For this reason, the previous decade has seen pre-shot routines on the major tours accumulate layer upon layer of affectation. Yet to reach a saturation point – and how could they? there are no time limits, and fines present no real threat – they’ve become slightly sad barometers of angst and obsessive-compulsive habit. In every practice swing or agonised pause can be felt the burden of a mortgage payment or sense of familial obligation.
If Tiger brought rock and roll to golf, psychologists and gurus ushered in its era of prog-rock. Among their various, irony-free innovations, the bloated pre-shot routine stands apart as something of a trademark – the Tufnel-esque guitar solo of its time. Kevin Na is but Peter Gabriel in soft spikes, all self-indulgence and navel-gazing.
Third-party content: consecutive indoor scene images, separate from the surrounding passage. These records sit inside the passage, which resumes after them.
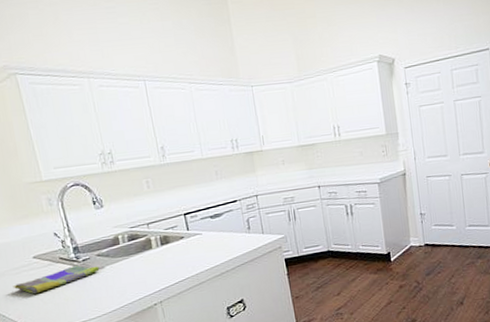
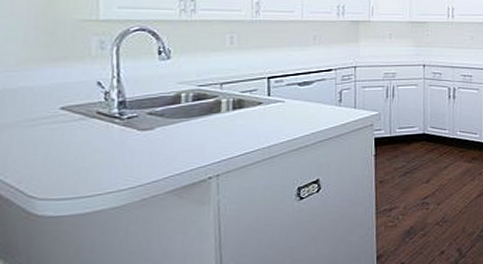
dish towel: present [12,265,100,294] -> none [21,123,148,154]

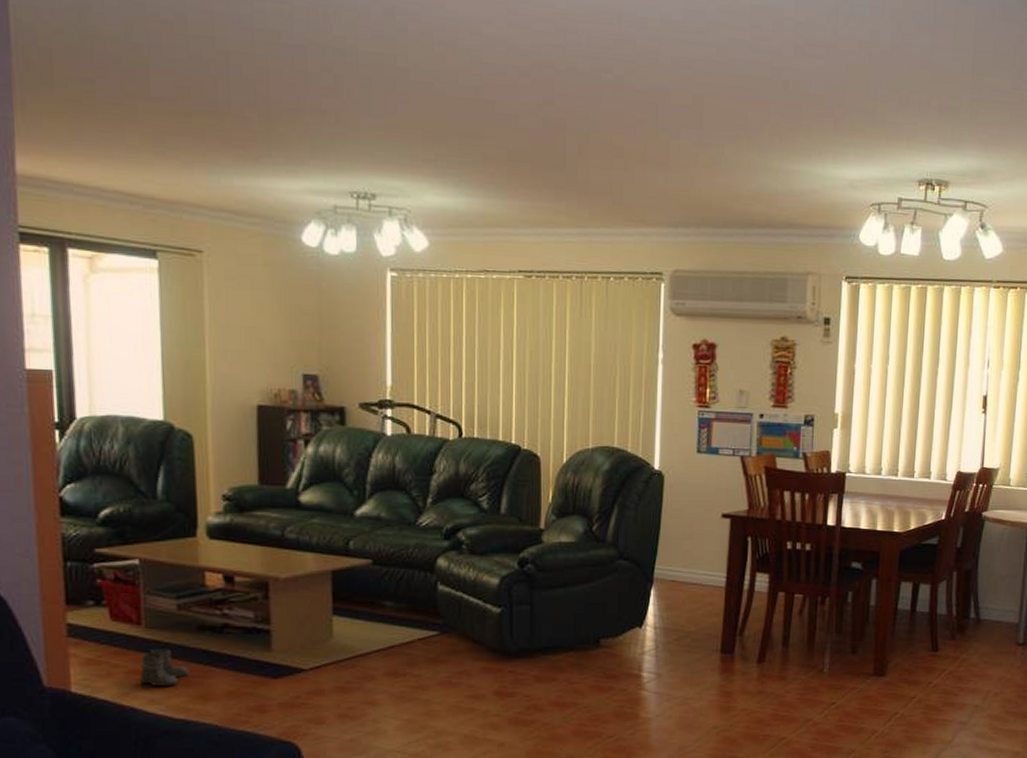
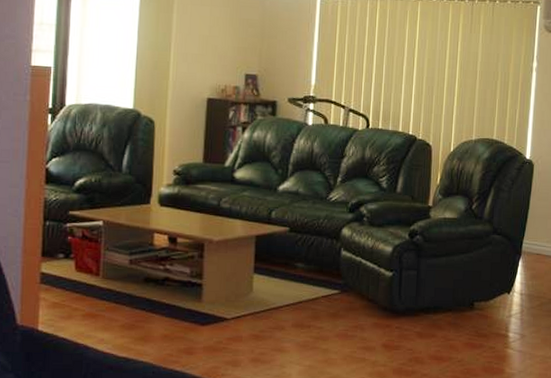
boots: present [139,648,190,687] -> none [93,296,134,329]

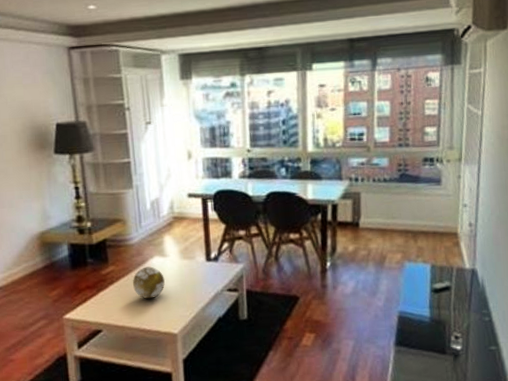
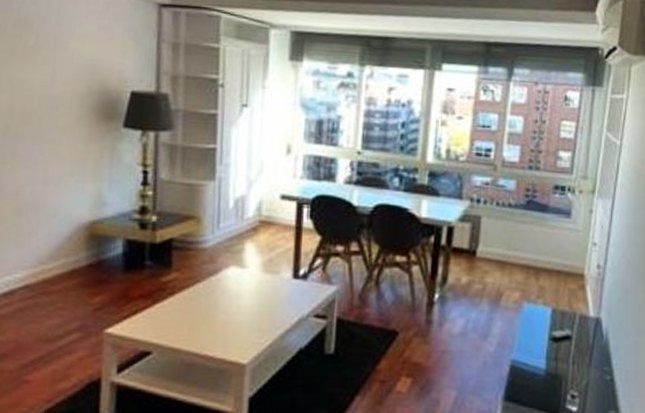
decorative orb: present [133,266,165,299] -> none [199,278,239,319]

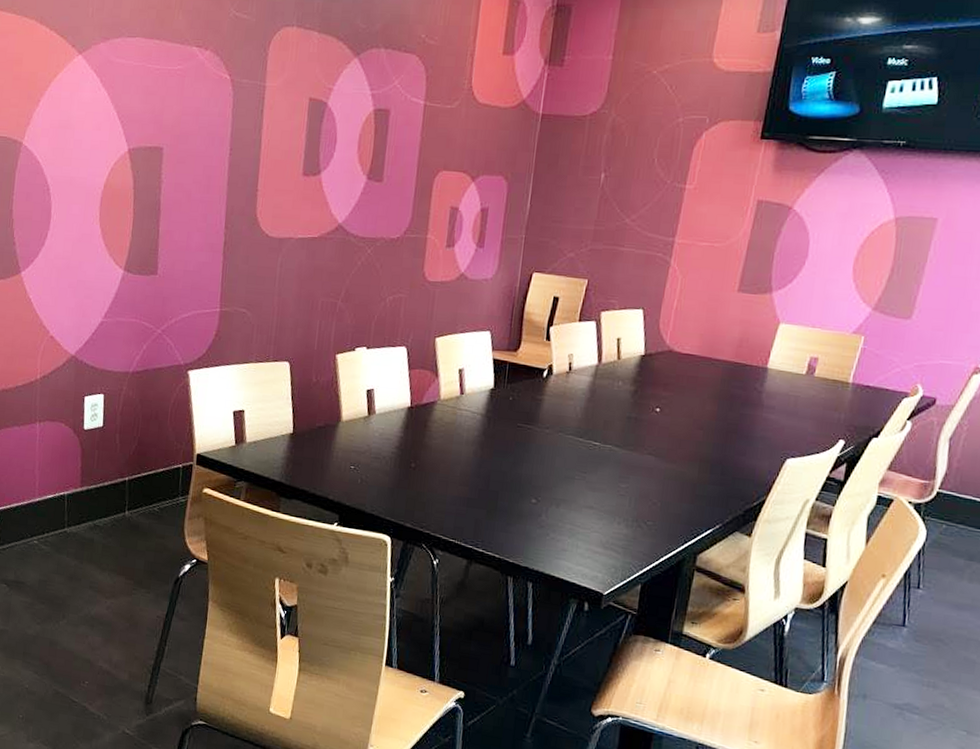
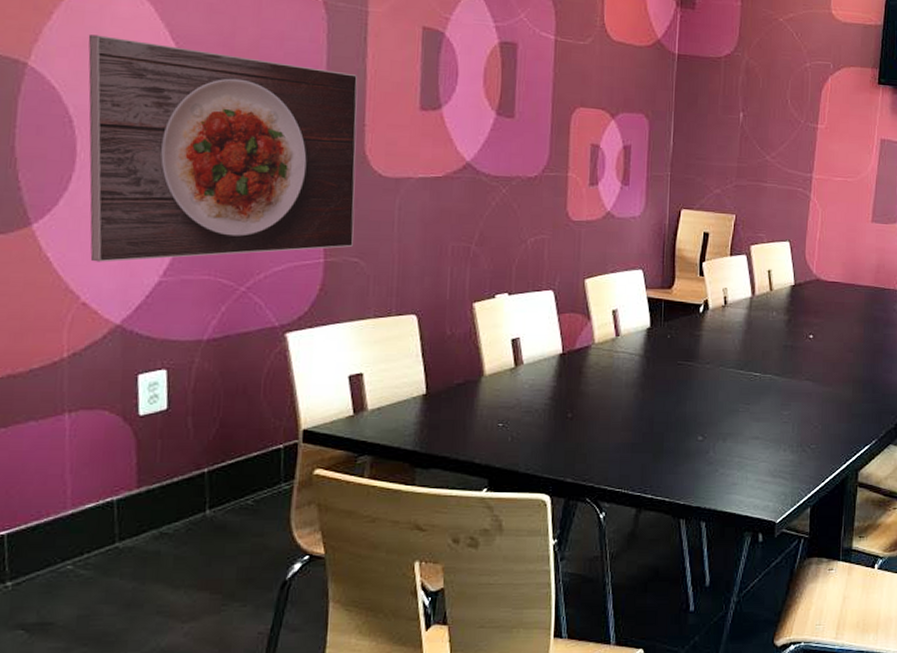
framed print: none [57,117,254,304] -> present [88,34,358,262]

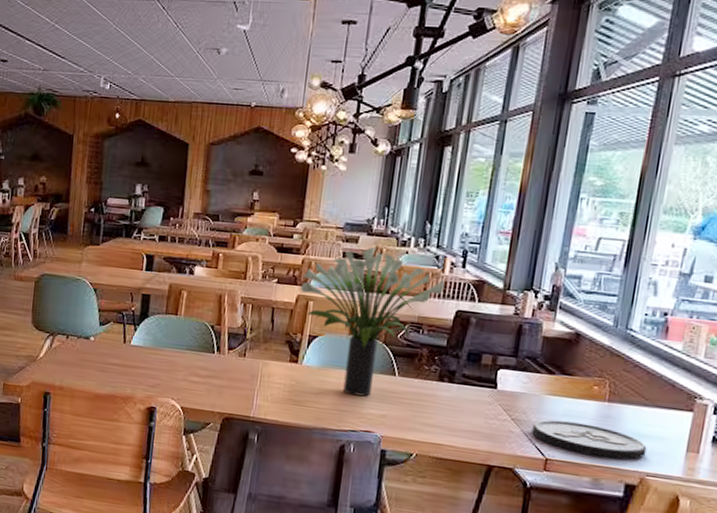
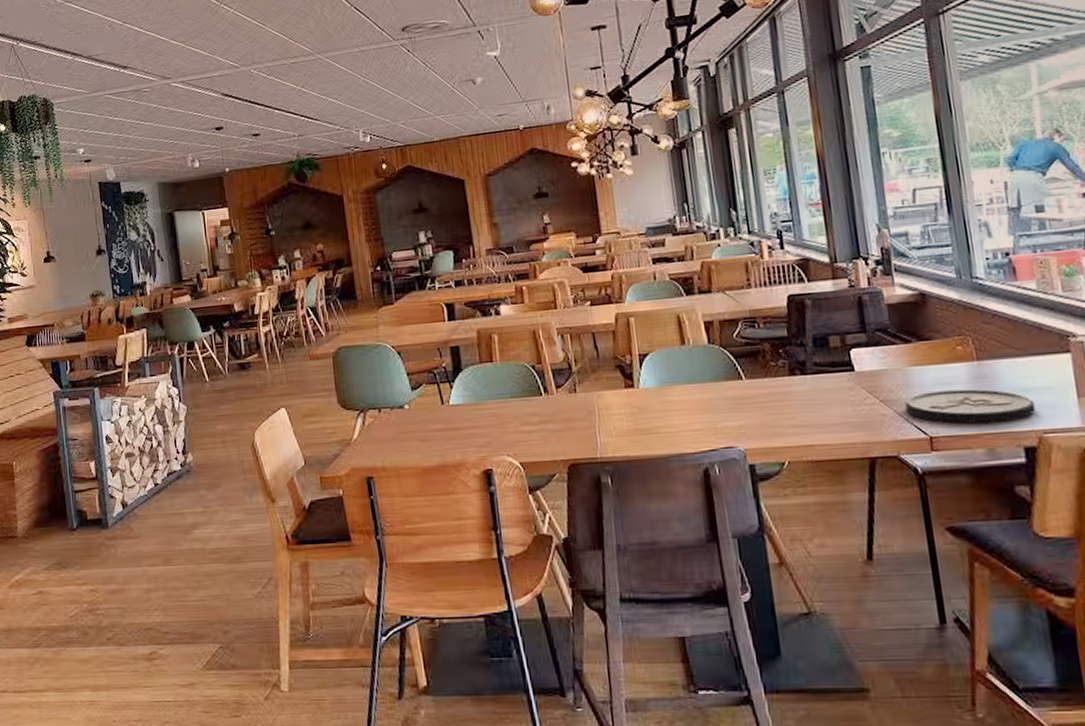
potted plant: present [300,246,446,397] -> none [616,246,769,411]

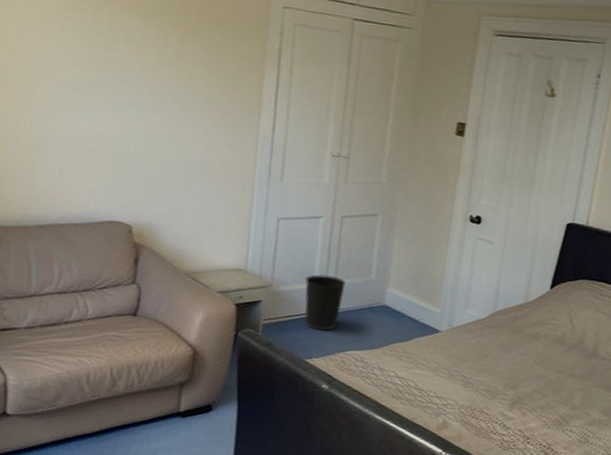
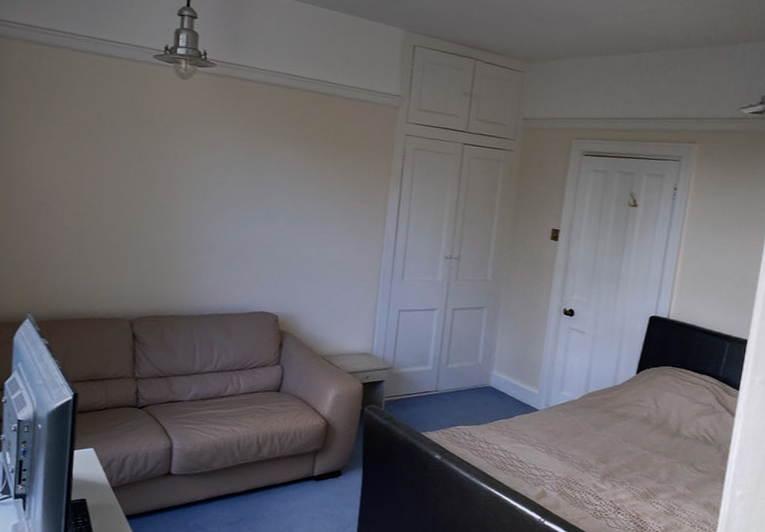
wastebasket: present [304,274,347,331] -> none [420,359,457,408]

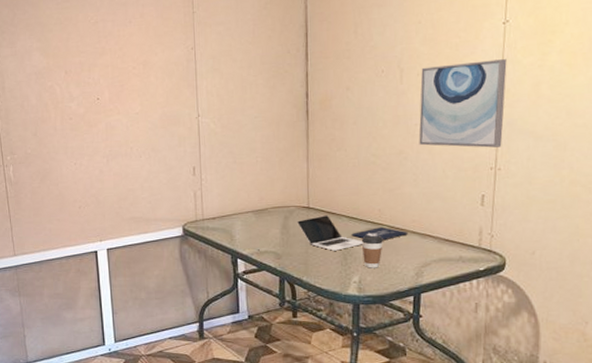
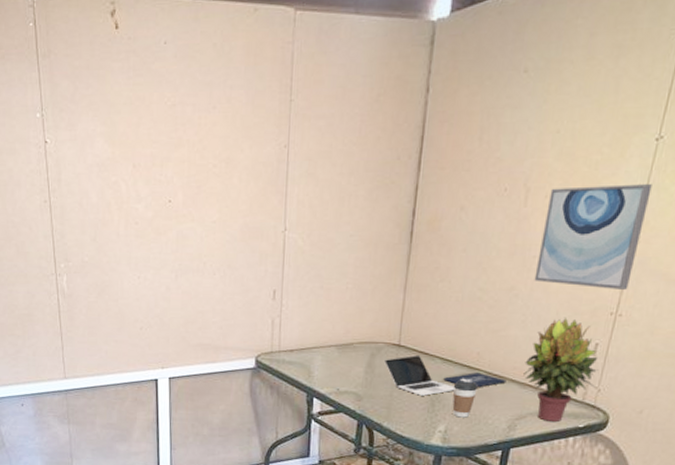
potted plant: none [422,173,489,267] -> present [523,317,599,422]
It’s not, then, that the game has lost its old values; merely that the demands of high-stakes competition have pushed them into the background. Golf psychology – professionalism, if you will – has made us hyperaware of the disaster lurking at the heart of the every lapse in concentration, and tied us to an idea of golf that all too often sees effort and slowness as one and the same thing. For every second spent in self-examination before a shot, it’s believed one edges closer to a state of total preparedness. And if, in actual fact, we’re not worrying or thinking all that hard, we’re still falling over ourselves to convey that impression. Now a worthless commodity, speed has just been crowded out of the market.
My point, essentially, is that as peeved and frustrated television viewers, we like to consider slow play the product of a few bad apples – the Kevin Nas and Erik Comptons of the world – but as players, we’ve bought into the whole culture that legitimates it. Fines look like the solution, but they’ll be nearly impossible to implement in anything but the most extreme circumstances. Slow play – again a little like prog-rock, now that I think of it – might just be an affliction without a quick fix; it could take a generation of punks to see it discredited.